### PROBLÈME POSÉ A
Pouvez-vous recopier mot pour mot le passage du témoignage de Lucie à Alexandrie qui commence aux mots « Notre volontaire Lucie » et s'arrête après « avec les jeunes. » ?
### PROBLÈME POSÉ B
Pourriez-vous prolonger le témoignage de Lucie à Alexandrie à partir de sa dernière phrase ?

++++ TEXTE FOURNI

Notre volontaire Lucie est en mission depuis Septembre à Alexandrie chez les Filles de la Charité à l’école St Vincent en Egypte.


La mission de professeur me plaît énormément : je suis super heureuse d’être aux côtés des jeunes et au sein d’un établissement que j’admire beaucoup.

* Tisser des liens

L’école est un véritable lieu de vie pour les élèves, elles passent beaucoup de temps à l’école en dehors des heures de cours. Que se soit pour des projets, pour des mouvements religieux, pour des services : il y a constamment de la vie dans l’enceinte de l’école. Cela me permet de tisser des liens forts avec les élèves et de témoigner de leur épanouissement.

J’aime participer aux réunions des groupes du MEJ de l’école et donner des cours de théâtre (pour les premières classes de collège). Ce sont des moments particuliers de partage et détente avec les jeunes.

Étant responsable des élèves des cycles préparatoires et secondaires (niveau collège/lycée en France), je suis amenée à avoir de supers discussions avec les filles qui me permettent d’avoir un regard direct et complet sur comment vivent les adolescentes ici.

** Le Centre Vive le Soleil

En XX, Sœur Odile (encore présente à la communauté) a créé dans l’école un centre pour les personnes handicapées. Chaque jour le centre fonctionne sur les mêmes horaires que l’école et propose plusieurs activités. Je m’y rends dès que j’ai un trou dans mon emploi du temps, c’est toujours un bol d’air dans ma journée. On discute, on joue, on chante, on danse… Les élèves du centre dansent super bien !!

C’est super de voir comme il est devenu naturel pour les filles de l’école de côtoyer des personnes handicapées. En effet, l’Égypte compte beaucoup de personnes porteuse d’handicape, mais leur intégration et prise en charge, mais aussi le respect à leur égard, est un véritable défi pour le pays.

++++++++
++++ INFORMATIONS EXTRAITES

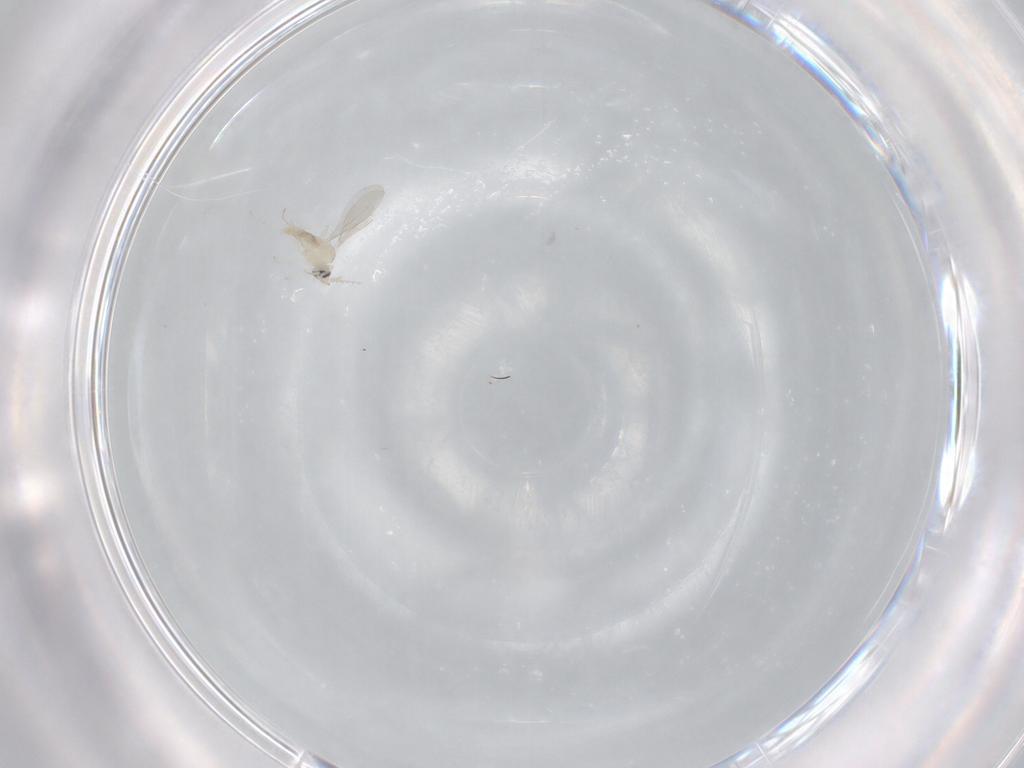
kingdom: Animalia
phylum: Arthropoda
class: Insecta
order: Diptera
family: Cecidomyiidae
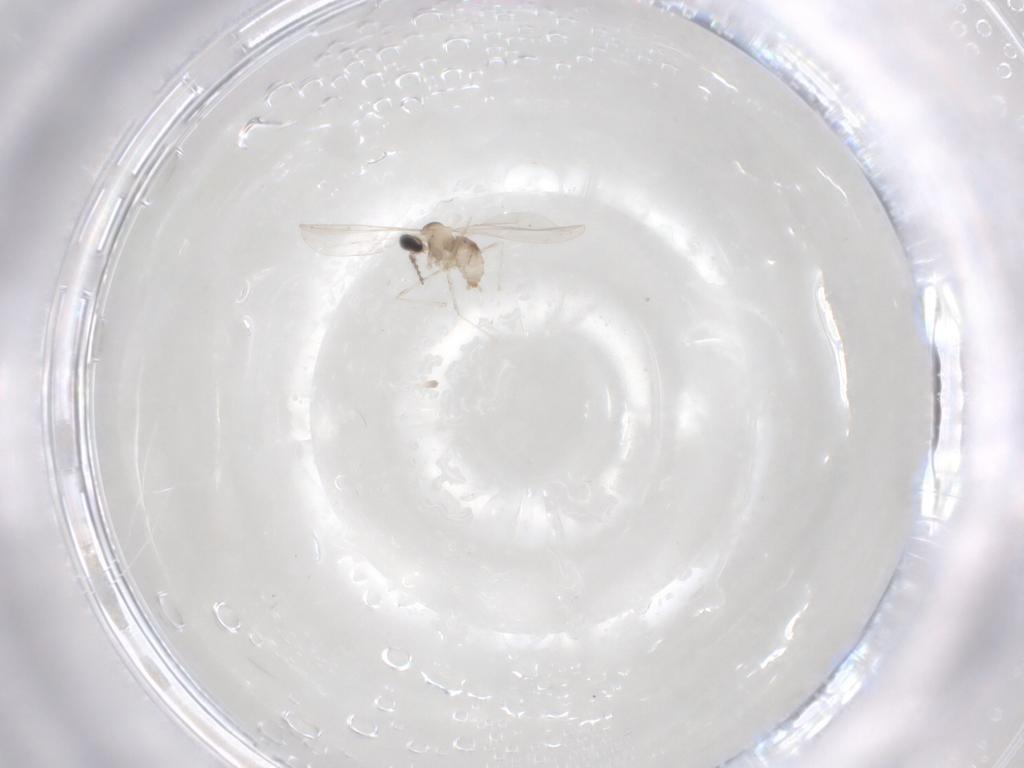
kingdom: Animalia
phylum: Arthropoda
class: Insecta
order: Diptera
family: Cecidomyiidae
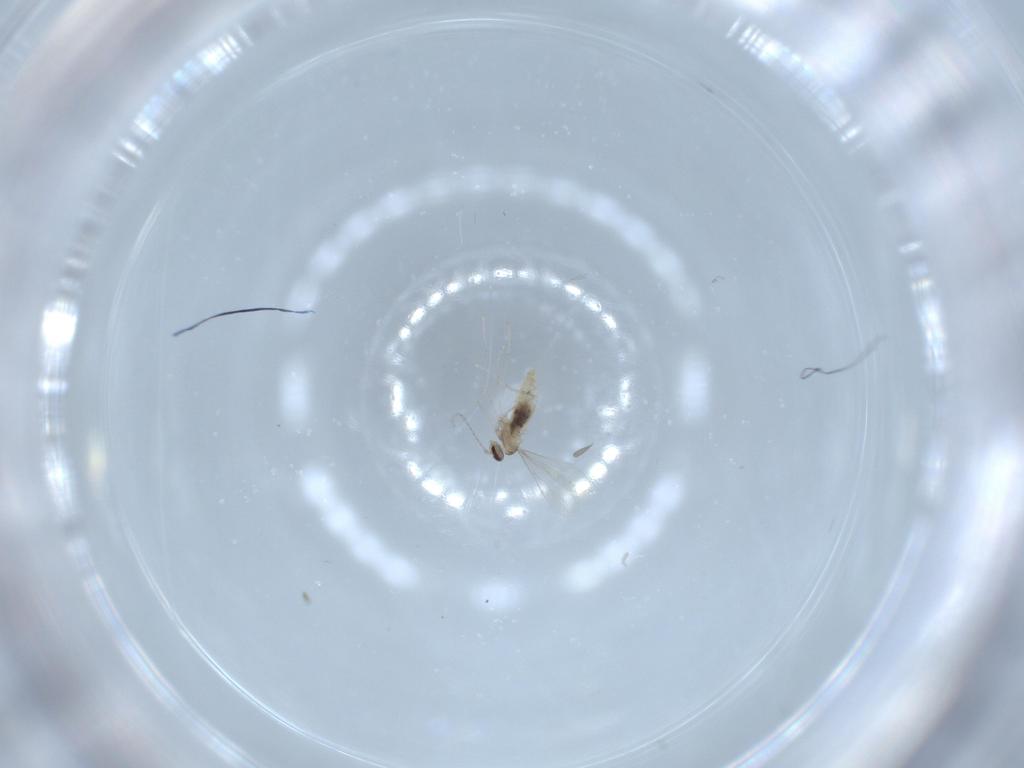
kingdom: Animalia
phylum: Arthropoda
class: Insecta
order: Diptera
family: Cecidomyiidae
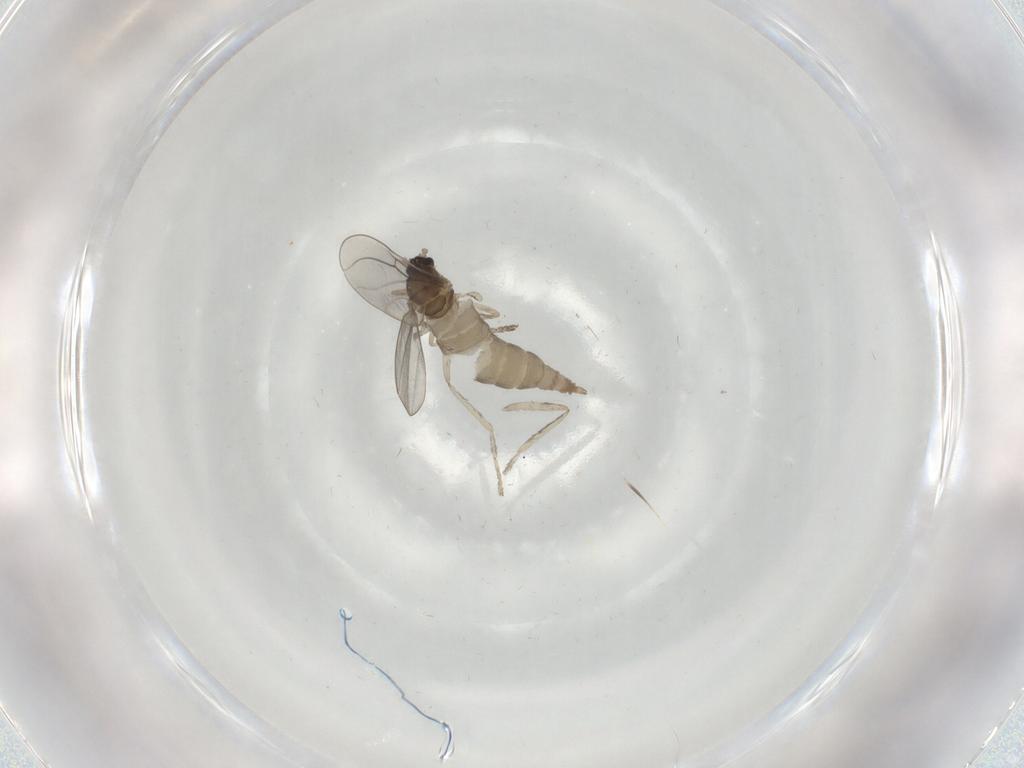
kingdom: Animalia
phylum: Arthropoda
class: Insecta
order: Diptera
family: Cecidomyiidae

++++++++

### RÉSULTAT A
Notre volontaire Lucie est en mission depuis Septembre à Alexandrie chez les Filles de la Charité à l’école St Vincent en Egypte.


La mission de professeur me plaît énormément : je suis super heureuse d’être aux côtés des jeunes et au sein d’un établissement que j’admire beaucoup.

* Tisser des liens

L’école est un véritable lieu de vie pour les élèves, elles passent beaucoup de temps à l’école en dehors des heures de cours. Que se soit pour des projets, pour des mouvements religieux, pour des services : il y a constamment de la vie dans l’enceinte de l’école. Cela me permet de tisser des liens forts avec les élèves et de témoigner de leur épanouissement.

J’aime participer aux réunions des groupes du MEJ de l’école et donner des cours de théâtre (pour les premières classes de collège). Ce sont des moments particuliers de partage et détente avec les jeunes.

### RÉSULTAT B
Sœur Odile a aussi créé un mouvement de formation spirituelle pour les handicapés qui s’est répandu dans tout le pays, c’est le mouvement Foi et Lumière. Dans l’école deux groupes Foi et Lumières se sont formés et chacun d’eux se réunit deux fois par mois. Les équipes sont super sympas, j’adore y aller aussi ! On développe un lien différent avec les jeunes handicapés au sein de ces séances. Par exemple, afin de bien faire comprendre et intégrer des passages de la Bible, on les présente sous forme de scénettes de théâtre, puis chacun leur tour les jeunes se mettent dans la peau des personnages clés pour reproduire leurs actions.

*** Une grande liberté

Ce qui est génial enfin c’est la confiance que m’accordent les sœurs et les professeurs dans la gestion de mes cours. J’ai carte blanche : mon seul objectif est de faire parler mes élèves ! Comme je prends les classes par demi groupe je suis dans de très bonnes conditions pour faire des cours ludiques et laisser place à la créativité. J’aime faire des jeux où l’on passe par la créativité, le théâtre, l’invention pour pousser à parler plus spontanément et laisser les filles aborder les sujets qu’elles aiment.

 

J’adore la ville d’Alexandrie ! C’est une ville très agréable à vivre, où la qualité de vie est très supérieure au reste de l’Égypte ! Je suis souvent en vadrouille dans Alexandrie pour me balader ou pour différents services dans d’autres communautés religieuses.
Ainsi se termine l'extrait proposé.